But there is another feature of witchcraft, at any rate of the cases occurring in the sixteenth and seventeenth centuries in England and America, which is not so well recognised, and which has a more direct bearing upon our present inquirythe predominant part played jn the initial stages of witch persecution by malevolent or merely hysterical children and young women.

Difference between British and Continental Witchcraft. The salient difference between British and Continental witchcraft systems seems to have been that whereas the former was an almost exclusively female system, the Continental one favoured the inclusion in the ranks of sorcerers (as foreign witches were called) of the male element; this at least was the case in France and Germany, but there is evidence that in Hungary and the Slavonic countries, the female element was the more numerous. In Ireland we find women also pre-eminent; this is prob­ably to be accounted for by the circumstance before noted that the non-alien priesthoods in their decline became almost entirely dependent upon the offices of women. But the various forms of witchcraft are duly entered in the several articles dealing with European countries.

INFORMATION SHOWN =>

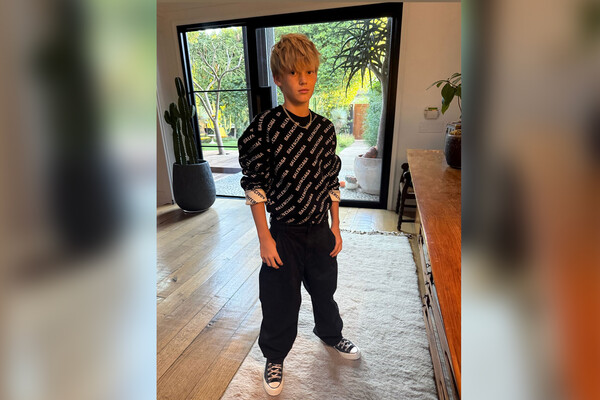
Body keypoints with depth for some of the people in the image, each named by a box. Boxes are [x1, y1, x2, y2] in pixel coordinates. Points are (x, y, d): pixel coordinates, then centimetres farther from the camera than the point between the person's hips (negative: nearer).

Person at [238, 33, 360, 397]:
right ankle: (275, 357, 41)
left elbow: (333, 182, 6)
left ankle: (331, 333, 54)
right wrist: (265, 238, -11)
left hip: (321, 230, 4)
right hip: (284, 232, -4)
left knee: (324, 288, 24)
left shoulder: (325, 128, 0)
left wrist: (336, 227, 7)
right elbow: (255, 186, -12)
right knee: (281, 299, 12)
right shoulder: (265, 127, -14)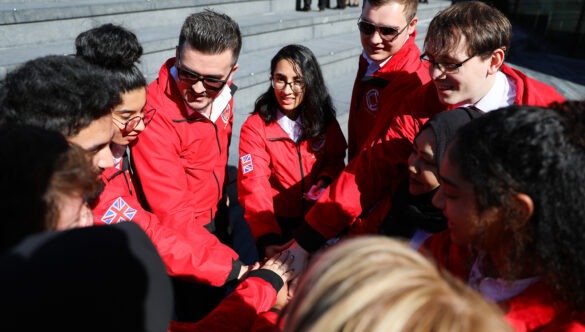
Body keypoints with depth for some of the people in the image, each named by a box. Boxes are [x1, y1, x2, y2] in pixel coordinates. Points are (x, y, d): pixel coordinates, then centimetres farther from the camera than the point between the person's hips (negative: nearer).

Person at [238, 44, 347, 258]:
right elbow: (254, 188, -19)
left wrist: (325, 180, -14)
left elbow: (336, 159, 9)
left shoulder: (324, 120, -2)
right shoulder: (254, 128, -13)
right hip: (276, 222, -2)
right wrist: (268, 240, -32)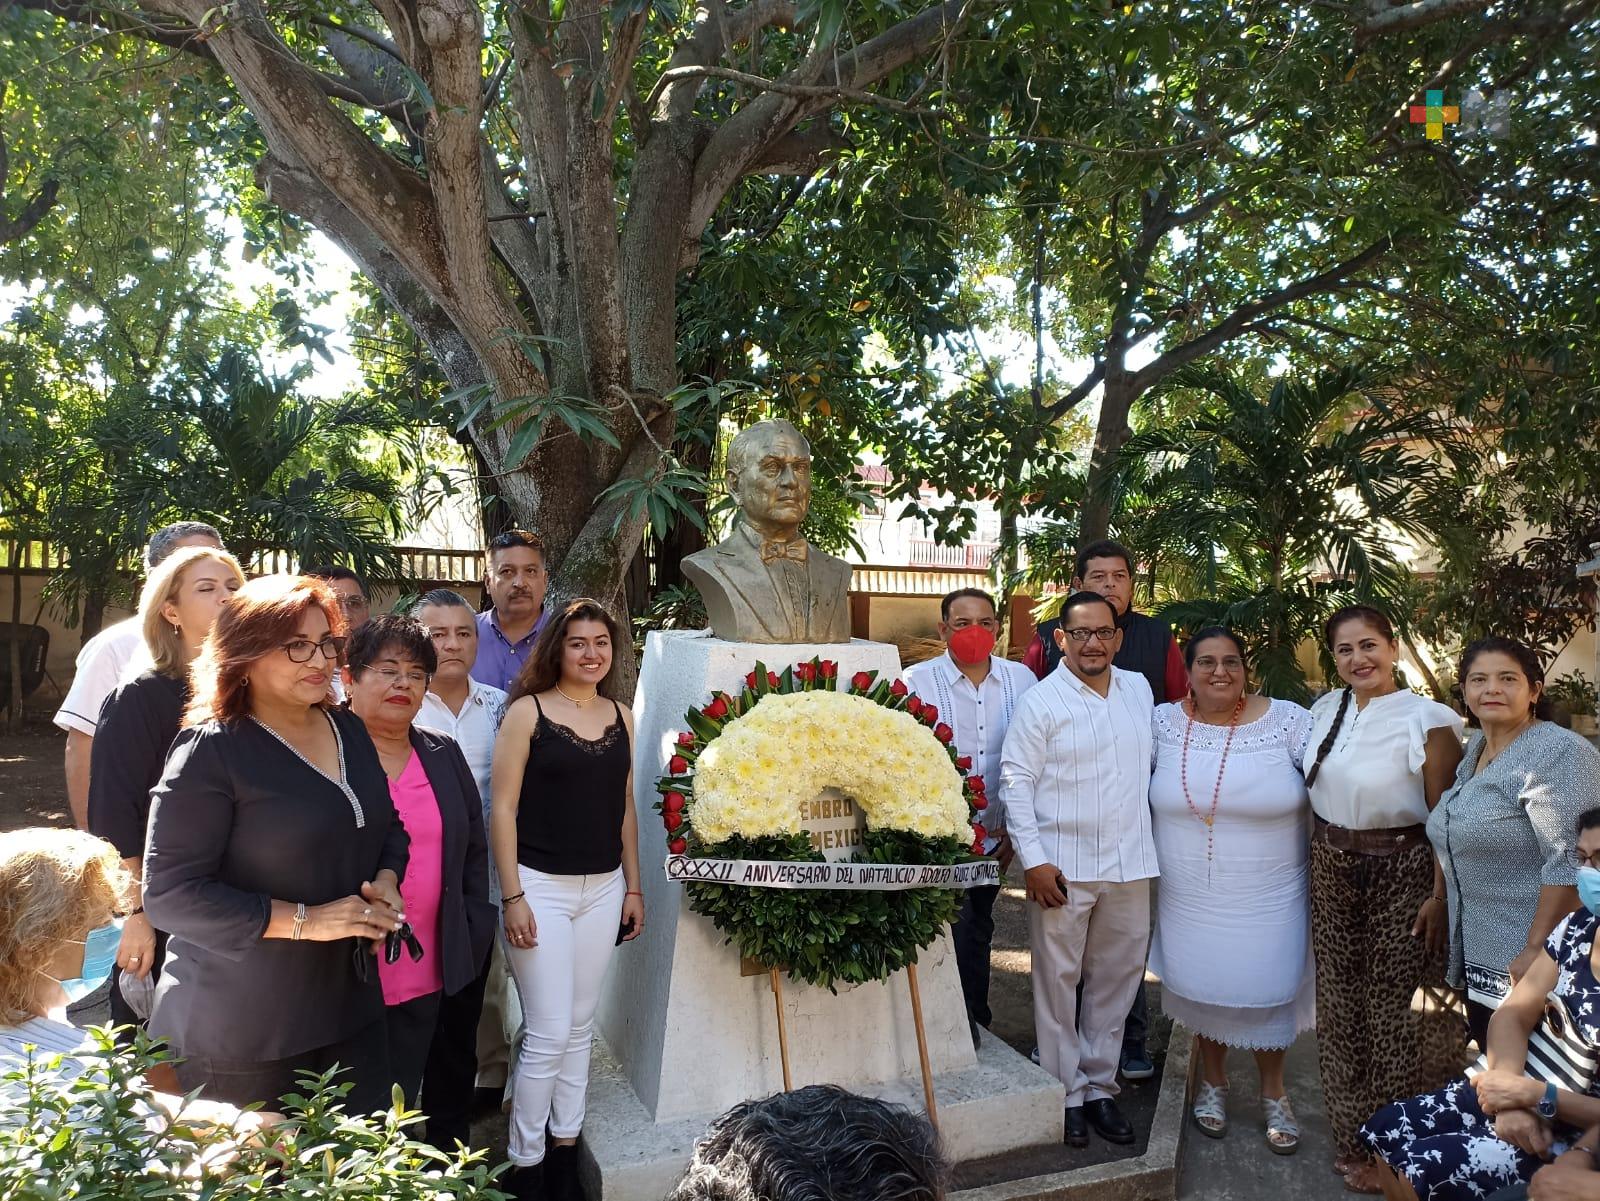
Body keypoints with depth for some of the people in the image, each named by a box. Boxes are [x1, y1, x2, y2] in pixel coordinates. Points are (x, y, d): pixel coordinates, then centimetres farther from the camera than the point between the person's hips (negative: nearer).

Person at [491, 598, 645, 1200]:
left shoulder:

TASK REQUIREMENTS =>
1. In the witchcraft passage, rewrite the portion between "But there is another" and "and young women.", inclusive, replacing "malevolent" with "malicious".
2. According to the witchcraft passage, what were foreign witches called?

SOLUTIONS TO THE PROBLEMS =>
1.
But there is another feature of witchcraft, at any rate of the cases occurring in the sixteenth and seventeenth centuries in England and America, which is not so well recognised, and which has a more direct bearing upon our present inquirythe predominant part played jn the initial stages of witch persecution by malicious or merely hysterical children and young women.

2. Sorcerers.